Structured page parsing data
• • • • •

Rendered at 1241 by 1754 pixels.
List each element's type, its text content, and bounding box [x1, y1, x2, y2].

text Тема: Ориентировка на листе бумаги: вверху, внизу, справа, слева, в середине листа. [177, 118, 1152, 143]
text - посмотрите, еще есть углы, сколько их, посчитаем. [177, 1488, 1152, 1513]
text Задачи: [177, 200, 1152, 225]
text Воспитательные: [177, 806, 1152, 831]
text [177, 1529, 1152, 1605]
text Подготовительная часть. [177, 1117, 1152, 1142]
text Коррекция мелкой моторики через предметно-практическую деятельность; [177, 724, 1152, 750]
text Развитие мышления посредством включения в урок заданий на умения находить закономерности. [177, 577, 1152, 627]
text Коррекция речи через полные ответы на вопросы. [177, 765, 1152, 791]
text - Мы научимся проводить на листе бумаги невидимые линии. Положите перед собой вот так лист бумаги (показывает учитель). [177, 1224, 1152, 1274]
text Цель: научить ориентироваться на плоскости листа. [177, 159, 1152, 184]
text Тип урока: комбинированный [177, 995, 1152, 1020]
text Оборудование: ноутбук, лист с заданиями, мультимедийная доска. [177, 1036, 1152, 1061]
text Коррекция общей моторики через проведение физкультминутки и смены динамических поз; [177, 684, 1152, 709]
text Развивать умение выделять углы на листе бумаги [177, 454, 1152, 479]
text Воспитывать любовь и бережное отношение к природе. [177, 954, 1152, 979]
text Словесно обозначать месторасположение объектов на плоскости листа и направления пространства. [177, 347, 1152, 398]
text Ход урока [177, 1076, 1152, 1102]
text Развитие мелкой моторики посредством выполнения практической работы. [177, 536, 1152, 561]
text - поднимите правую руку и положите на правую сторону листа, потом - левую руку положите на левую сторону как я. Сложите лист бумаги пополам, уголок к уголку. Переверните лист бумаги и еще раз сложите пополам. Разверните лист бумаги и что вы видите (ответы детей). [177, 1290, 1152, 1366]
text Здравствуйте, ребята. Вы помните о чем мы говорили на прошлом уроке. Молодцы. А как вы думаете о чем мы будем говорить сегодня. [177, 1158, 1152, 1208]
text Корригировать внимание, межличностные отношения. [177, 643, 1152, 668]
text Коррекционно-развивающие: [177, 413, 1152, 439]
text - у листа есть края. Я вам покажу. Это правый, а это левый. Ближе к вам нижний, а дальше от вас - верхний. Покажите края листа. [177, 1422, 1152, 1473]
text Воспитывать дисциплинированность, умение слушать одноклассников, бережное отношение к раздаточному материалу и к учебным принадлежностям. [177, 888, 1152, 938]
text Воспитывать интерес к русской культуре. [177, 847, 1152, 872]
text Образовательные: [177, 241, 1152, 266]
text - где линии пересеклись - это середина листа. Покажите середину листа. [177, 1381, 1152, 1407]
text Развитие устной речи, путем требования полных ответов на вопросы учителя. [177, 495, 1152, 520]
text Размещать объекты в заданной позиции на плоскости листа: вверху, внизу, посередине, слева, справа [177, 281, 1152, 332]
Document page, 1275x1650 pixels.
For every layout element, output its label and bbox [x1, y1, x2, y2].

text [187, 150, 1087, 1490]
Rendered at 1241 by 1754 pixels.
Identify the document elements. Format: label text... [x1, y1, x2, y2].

• • • • •

- _Problem statement_
Please return only the lines from the one that contains "For every layout" through the final line of the entries, each exactly as written.

- _Task answer_
For every layout element, output its label and bbox [x1, y1, x2, y2].

text [187, 150, 1087, 1490]
Rendered at 1241 by 1754 pixels.
Identify the document elements. Format: label text... [x1, y1, x2, y2].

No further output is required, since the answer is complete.